Bildung als Vernetzung und geistige Auseinandersetzung.
Ein ähnlicher Streit tobte um Kaspar Hauser, das „Findelkind“, das ja im nahen Nürnberg aufgefunden wurde. Auch hier waren es Lehrer, die sich mit ihm auseinandersetzten – diesmal nicht immer zu seinem Vorteil. Gerühmt werden darf in diesem Fall die Rolle des Paul Johann Anselm von Feuerbach, des berühmten Rechtsgelehrten und Schöpfers der Theorie des „psychologischen Zwangs“ – Mollath, ick hör’ dir trapsen. Er veröffentlichte 1832, im Todesjahr Goethes, sein Buch „Kaspar Hauser. Beispiel eines Verbrechens am Seelenleben des Menschen“. Anselm von Feuerbach war Vater des berühmten Philosophen Ludwig Feuerbach und Großvater des Malers Anselm Feuerbach. Ja, und er hat mit Bamberg zu tun: 1814 wirkte er für drei Jahre als zweiter Präsident des Appellationsgerichts in unserer urbanen Stadt.
Ein weiterer Lehrer, der – wie Adalbert Stifter – zum Kulturträger wurde, war Dr. Peter Schneider aus Bamberg, der sogar im Bereich des Klosters Michelsberg geboren wurde, nämlich im Ziegelhof.

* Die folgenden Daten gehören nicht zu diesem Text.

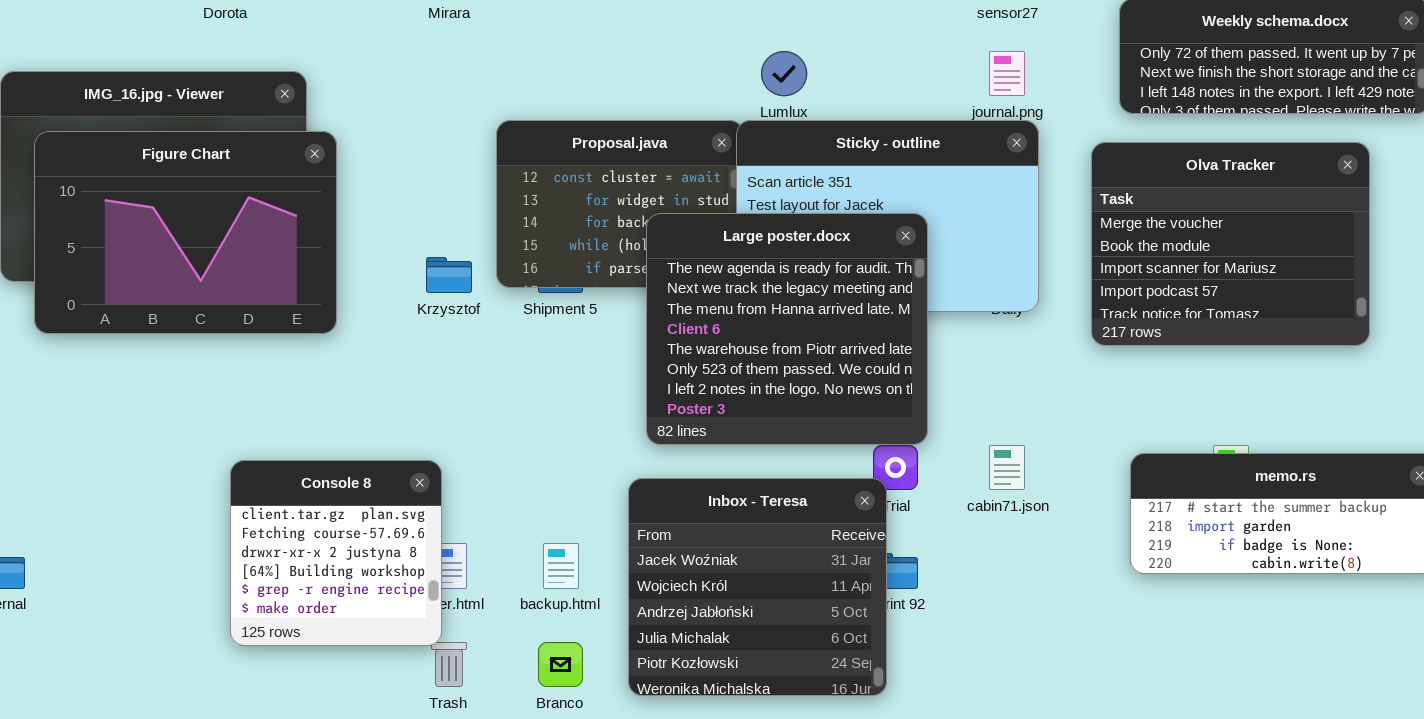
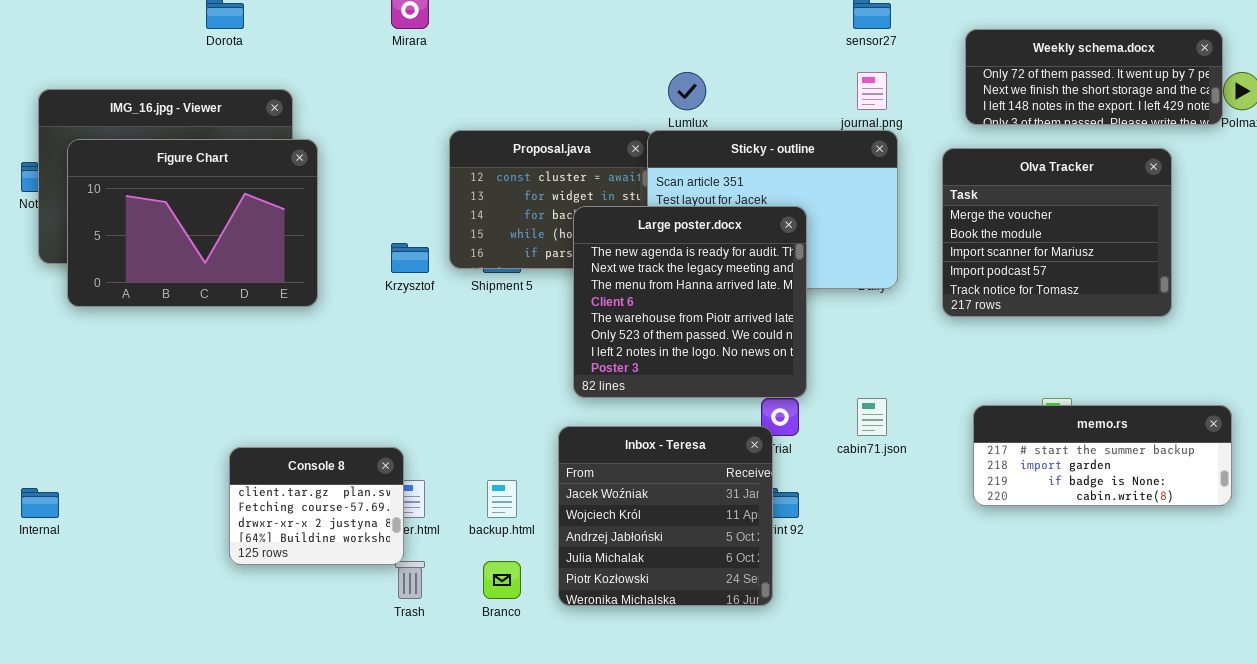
Console 8: [230,460,442,646] -> [229,447,404,565], resized

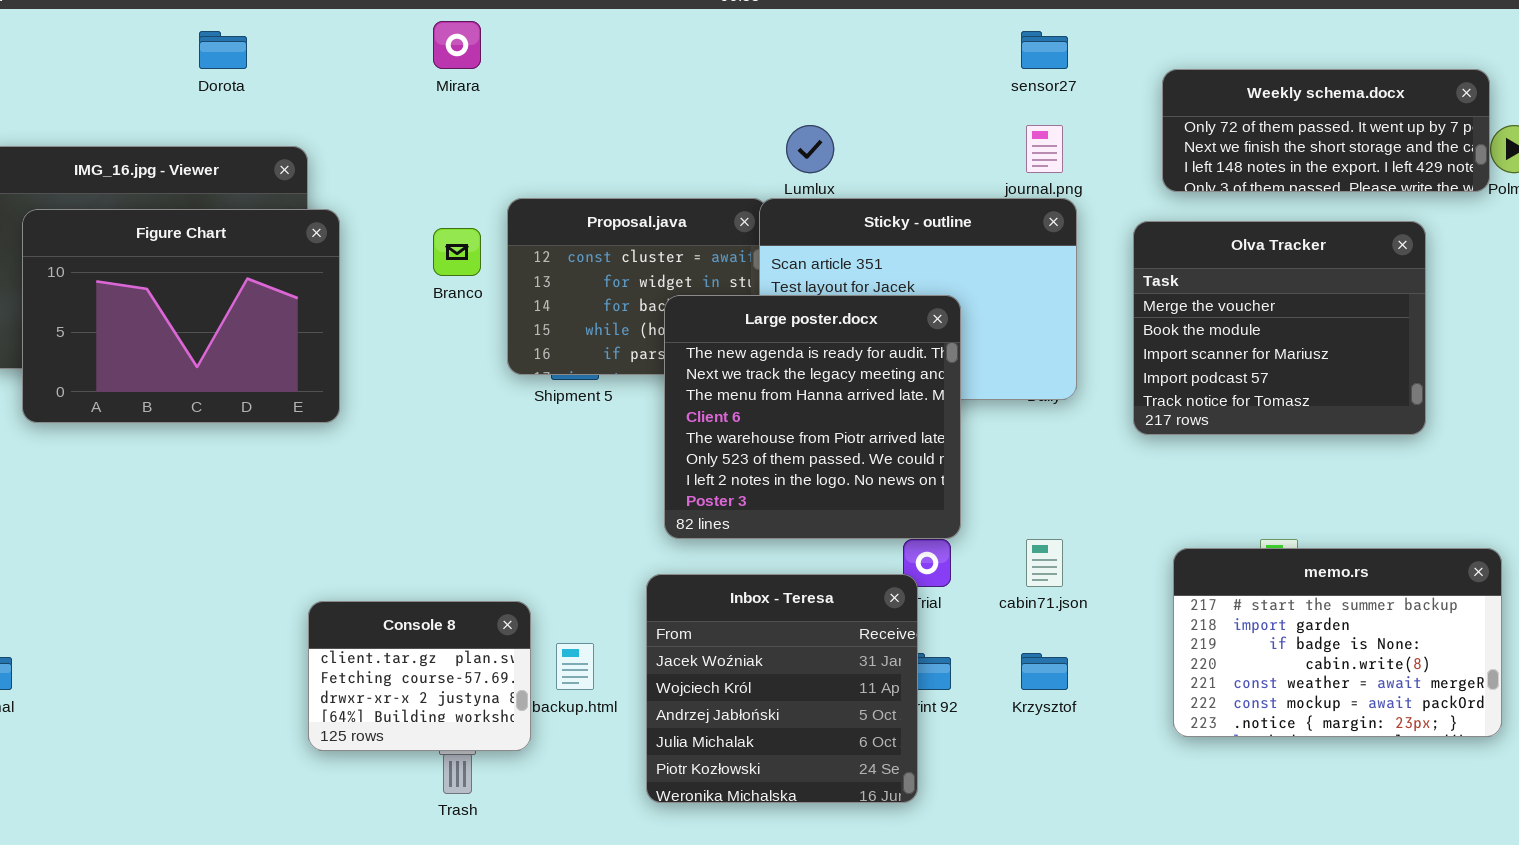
Krzysztof: [391,243,429,273] -> [1021,653,1068,690], moved
memo.rs: [973,405,1232,506] -> [1173,548,1502,737], resized
Console 8: [229,447,404,565] -> [308,601,531,751], moved
Branco: [483,561,521,599] -> [433,228,481,276], moved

An seinem Geburtshaus an der Sankt-Getreu-Straße kann man eine Gedenktafel für ihn finden. Nach altphilologischen, historischen und geographischen Studien in München und Würzburg unterrichtete er an Gymnasien in Aschaffenburg, Bamberg, Würzburg und Speyer. 1920 gründete er den Frankenbund – während der Nazi-Zeit verboten – und hinterließ mehrere Schriften über seine Heimat. Sein Buch „Der Steigerwald in der Gesamtschau“ ist bis heute ein Standardwerk. Einer seiner Schüler wurde Gründer und Präsident einer anderen Schule, der berühmten Hochschule für Film und Fernsehen in München, aus der sogar ein Oscar-Preisträger hervorging – immer wieder urbane Beziehungen, oder?